Symptoms of Bladder Cancer
Bladder cancer is known to have a wide range of urinary symptoms, from kidney infections to bloody urine. While it can be easily treated if caught in the early stages, bladder cancer is known to reoccur so it is important to choose the best physician and follow-up plans.
The initial indicators of the disease are mainly benign, but over time they worsen. Bladder cancer is a leading type of cancer in the United States with up to 70,000 patients a year diagnosed with the disease. About 20 percent of those die as a result.
Bladder Cancer Risk Factors
There are several risk factors that put patients in jeopardy for developing bladder cancer:
- Smoking - Bladder cancer occurs twice as often in smokers than nonsmokers.
- Occupational Exposure - Workplace exposure to chemicals and other toxic materials are known to cause bladder cancer.
- Reoccurring bladder infections - Repeated irritation of the urinary bladder can lead to cancer.
- Gender - Men are four times more likely to develop bladder cancer than women.
- Age - Patients over age 65 have a higher risk of the disease.
- Race - The disease is known to develop in Caucasians more than Blacks or Hispanics.
- Personal history - Bladder cancer is known to reoccur.
- Family history - Those with family members who have had bladder cancer have a higher risk for the disease.
Actos (pioglitazone) - Studies confirm that the type 2 diabetes drug is linked to a 40 percent increased risk for developing bladder cancer for those taking the drug longer than a year.

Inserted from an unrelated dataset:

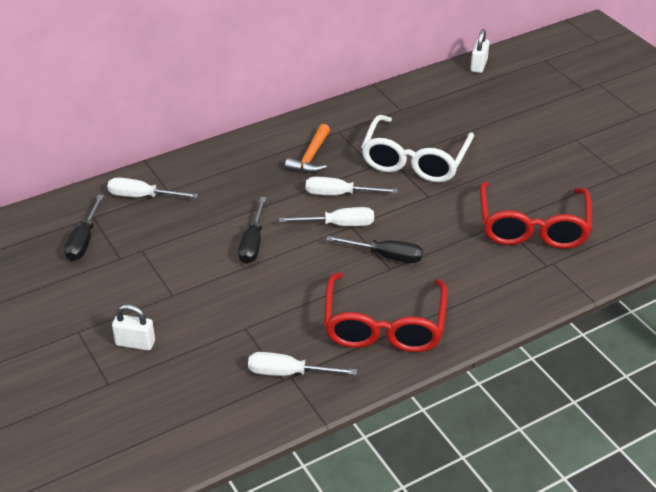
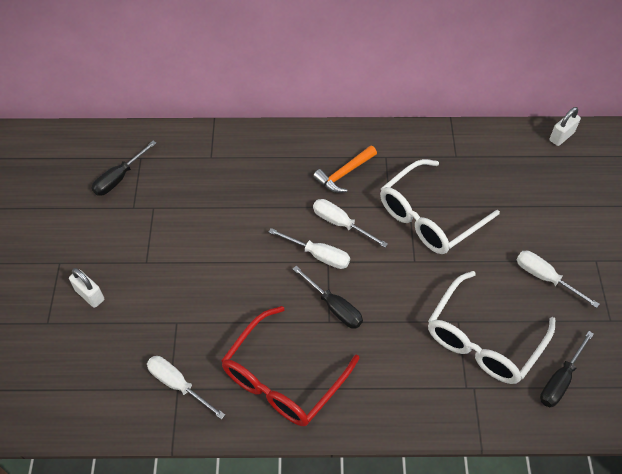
camera: 30 degrees right, 15 degrees up
(142, 196) = (188, 154): white screwdriver -> white screwdriver (545, 278)
(253, 243) = (239, 241): black screwdriver -> black screwdriver (560, 380)
(532, 227) = (483, 340): red glasses -> white glasses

A bladder-cancer diagnosis may come after a severe urinary tract infection (UTI) or after a routine doctor’s visit. Doctors run a series of tests to confirm the diagnosis and determine the extent of the disease. These include noninvasive tests, such as blood work and CT scans, and invasive tests, such as a bladder biopsy.
Bladder Cancer Staging
Like other forms of cancer, bladder cancer is staged, or classified, using the TNM system. This looks at the tumors (T), lymph-node involvement (N) and metastasis (M).
- Stage I -- The cancer is in the bladder lining but has not penetrated the bladder wall, which is made of muscle.
- Stage II -- The cancerous tumors have infiltrated the bladder wall, but are confined to just the bladder.
- Stage III -- The cancer tumors have spread to nearby surrounding tissue. In men, this is usually the prostate and in women it is the uterus or vaginal area.
- Stage IV -- In this stage, the cancer has spread to the lymph nodes and outer organs including the lungs and liver.
Once doctors know the patient’s cancer stage, a clear-cut treatment plan can be established.
Top Doctors and Cancer Centers
Most major cancer centers throughout the United States have specialized bladder cancer treatment centers. For patients suffering with any stage of bladder cancer, it is critical to find quality medical care immediately. Some treatment centers have made remarkable advances in disease treatment:
Stanford University Medical Center (California) -- Researchers here recently discovered a single type of cell that is responsible for most forms of invasive bladder cancer. This cell may be able to explain why the disease reoccurs. The medical center has a urological cancer program with advanced imaging equipment for early and advanced detection.
MD Anderson Cancer Center (Texas) -- The cancer center’s specialized bladder cancer team works to improve the national survival rates. Doctors here use the most advance procedures including Bacillus Calmette-Guérin (BCG) and immunotherapy. It’s also one of the few cancer centers nationally that houses the bladder cancer SPORE (Specialized Program of Research Excellence) research program.
Memorial Sloan Kettering (New York) -- Sloan Kettering offers patients advanced care from quality physicians. They are leaders in the multidisciplinary approach, which includes chemotherapy and surgery. Sloan Kettering physicians believe this approach is the fastest and most accurate way to a cure.